Goal of the exercise: Every entry is to be restated exactly; pictures are not part of the copy.

[Images with localized body landmarks]
== Segment start ==

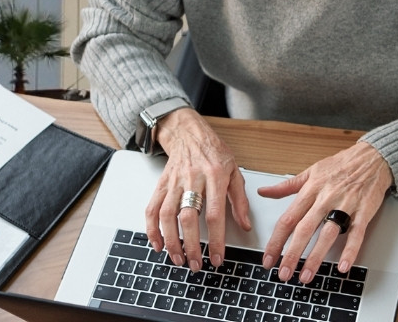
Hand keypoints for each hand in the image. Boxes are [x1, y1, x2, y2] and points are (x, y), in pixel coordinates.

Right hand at [144, 108, 251, 270]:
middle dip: (191, 245)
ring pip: (168, 215)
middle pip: (189, 217)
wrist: (188, 132)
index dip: (216, 239)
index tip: (217, 258)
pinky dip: (152, 228)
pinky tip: (157, 243)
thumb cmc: (214, 151)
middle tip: (196, 265)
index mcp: (215, 176)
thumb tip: (245, 224)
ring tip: (178, 258)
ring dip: (171, 240)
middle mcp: (193, 179)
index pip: (215, 213)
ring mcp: (174, 182)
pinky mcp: (162, 184)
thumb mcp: (235, 170)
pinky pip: (153, 208)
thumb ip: (240, 199)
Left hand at [257, 141, 393, 284]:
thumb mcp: (311, 171)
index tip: (268, 258)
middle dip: (291, 254)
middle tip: (283, 274)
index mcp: (311, 190)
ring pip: (327, 234)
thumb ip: (287, 186)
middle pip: (304, 229)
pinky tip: (343, 266)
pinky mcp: (363, 212)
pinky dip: (350, 250)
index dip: (276, 240)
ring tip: (306, 276)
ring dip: (316, 257)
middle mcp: (325, 198)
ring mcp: (345, 206)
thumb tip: (264, 191)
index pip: (288, 218)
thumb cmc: (341, 165)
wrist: (372, 157)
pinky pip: (356, 234)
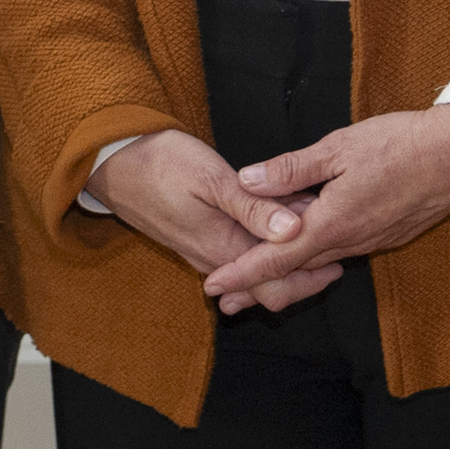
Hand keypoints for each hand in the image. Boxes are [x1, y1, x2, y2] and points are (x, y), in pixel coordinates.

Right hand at [89, 131, 344, 312]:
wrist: (110, 161)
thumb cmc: (160, 162)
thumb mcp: (211, 177)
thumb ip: (253, 206)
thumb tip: (293, 230)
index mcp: (222, 247)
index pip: (275, 281)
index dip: (310, 277)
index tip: (339, 262)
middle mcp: (212, 259)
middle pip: (265, 287)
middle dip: (301, 277)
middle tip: (333, 260)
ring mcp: (200, 252)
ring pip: (250, 275)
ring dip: (281, 264)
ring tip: (309, 244)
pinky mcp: (193, 240)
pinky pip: (235, 260)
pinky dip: (260, 255)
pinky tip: (271, 235)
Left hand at [203, 106, 449, 311]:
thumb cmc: (402, 144)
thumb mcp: (339, 147)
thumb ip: (291, 169)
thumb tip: (247, 180)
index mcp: (334, 222)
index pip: (276, 258)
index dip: (242, 274)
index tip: (212, 287)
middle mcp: (352, 242)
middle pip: (295, 271)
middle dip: (256, 284)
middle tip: (223, 299)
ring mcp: (371, 242)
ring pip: (319, 263)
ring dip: (286, 272)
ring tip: (255, 279)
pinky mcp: (386, 235)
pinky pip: (341, 251)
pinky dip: (314, 255)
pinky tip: (302, 245)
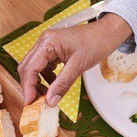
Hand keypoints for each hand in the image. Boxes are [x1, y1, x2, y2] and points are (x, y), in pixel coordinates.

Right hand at [18, 13, 132, 105]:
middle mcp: (44, 42)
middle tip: (37, 102)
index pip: (30, 68)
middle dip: (30, 86)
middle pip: (27, 67)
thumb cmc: (96, 43)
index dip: (28, 87)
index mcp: (47, 42)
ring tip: (47, 96)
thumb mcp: (78, 66)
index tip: (31, 103)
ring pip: (34, 68)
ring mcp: (48, 46)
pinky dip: (46, 78)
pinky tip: (54, 86)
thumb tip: (50, 101)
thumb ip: (62, 84)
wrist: (108, 33)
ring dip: (38, 83)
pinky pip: (44, 66)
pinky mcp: (53, 50)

== Segment end ==

Expected output:
Hand keypoints for each hand in the image. Boxes are [x1, y1, x2, y2] and points are (x, y), in pixel coordinates.

Right hand at [144, 108, 251, 270]:
middle dip: (191, 245)
ring pip: (168, 215)
middle pip: (189, 217)
wrist: (188, 132)
index dip: (216, 239)
index tip: (217, 258)
pinky dip: (152, 228)
pinky tip: (157, 243)
thumb cmc: (214, 151)
middle tip: (196, 265)
index mcp: (215, 176)
thumb tip: (245, 224)
ring tip: (178, 258)
ring dip: (171, 240)
middle mcp: (193, 179)
index pip: (215, 213)
ring mcp: (174, 182)
pinky mcp: (162, 184)
thumb mcp: (235, 170)
pinky pip: (153, 208)
thumb ip: (240, 199)
Left hand at [257, 141, 393, 284]:
thumb mcp: (311, 171)
index tip: (268, 258)
middle dip: (291, 254)
middle tip: (283, 274)
index mcp: (311, 190)
ring pip: (327, 234)
thumb ip: (287, 186)
middle pip: (304, 229)
pinky tip: (343, 266)
pinky mcp: (363, 212)
pinky dip: (350, 250)
index dip: (276, 240)
ring tip: (306, 276)
ring dip: (316, 257)
middle mcp: (325, 198)
ring mcp: (345, 206)
thumb tip: (264, 191)
index pip: (288, 218)
thumb cmc: (341, 165)
wrist: (372, 157)
pinky pip: (356, 234)
Hand keypoints for each hand in the image. Boxes are [x1, y1, x2, y2] and points are (x, y), in pixel coordinates.

Right hand at [89, 131, 344, 312]:
wrist: (110, 161)
thumb cmc: (160, 162)
thumb mcp: (211, 177)
thumb ip: (253, 206)
thumb tip: (293, 230)
index mcp: (222, 247)
index pip: (275, 281)
index dip: (310, 277)
index tip: (339, 262)
middle mcp: (212, 259)
middle pip: (265, 287)
middle dip: (301, 277)
middle tip: (333, 260)
ring mcp: (200, 252)
ring pip: (250, 275)
ring dip: (281, 264)
ring tip: (309, 244)
pinky mcp: (193, 240)
pinky pip: (235, 260)
pinky dip: (260, 255)
pinky tip: (271, 235)
Left hand at [203, 106, 449, 311]:
thumb cmc: (402, 144)
thumb mcp: (339, 147)
thumb ip: (291, 169)
thumb tip: (247, 180)
index mcp: (334, 222)
index pip: (276, 258)
index dip: (242, 274)
index tip: (212, 287)
middle mcp: (352, 242)
middle pip: (295, 271)
middle dip: (256, 284)
middle tip: (223, 299)
ring mcp: (371, 242)
ring pip: (319, 263)
ring dip: (286, 272)
ring tip: (255, 279)
pinky mcp: (386, 235)
pinky pip: (341, 251)
pinky dip: (314, 255)
pinky tip: (302, 245)
Hand keypoints for each hand in the image. Boxes are [x1, y1, x2, y2] and points are (x, y), in pixel coordinates.

Right hand at [18, 13, 132, 105]:
middle mcp: (44, 42)
middle tip: (37, 102)
index pip: (30, 68)
middle dip: (30, 86)
middle pip: (27, 67)
thumb cmc: (96, 43)
index dip: (28, 87)
index mcp: (47, 42)
ring tip: (47, 96)
thumb mcp: (78, 66)
index tip: (31, 103)
ring pip: (34, 68)
ring mcp: (48, 46)
pinky dip: (46, 78)
pinky tip: (54, 86)
thumb tip: (50, 101)
thumb ip: (62, 84)
wrist: (108, 33)
ring dip: (38, 83)
pinky pip: (44, 66)
pinky mcp: (53, 50)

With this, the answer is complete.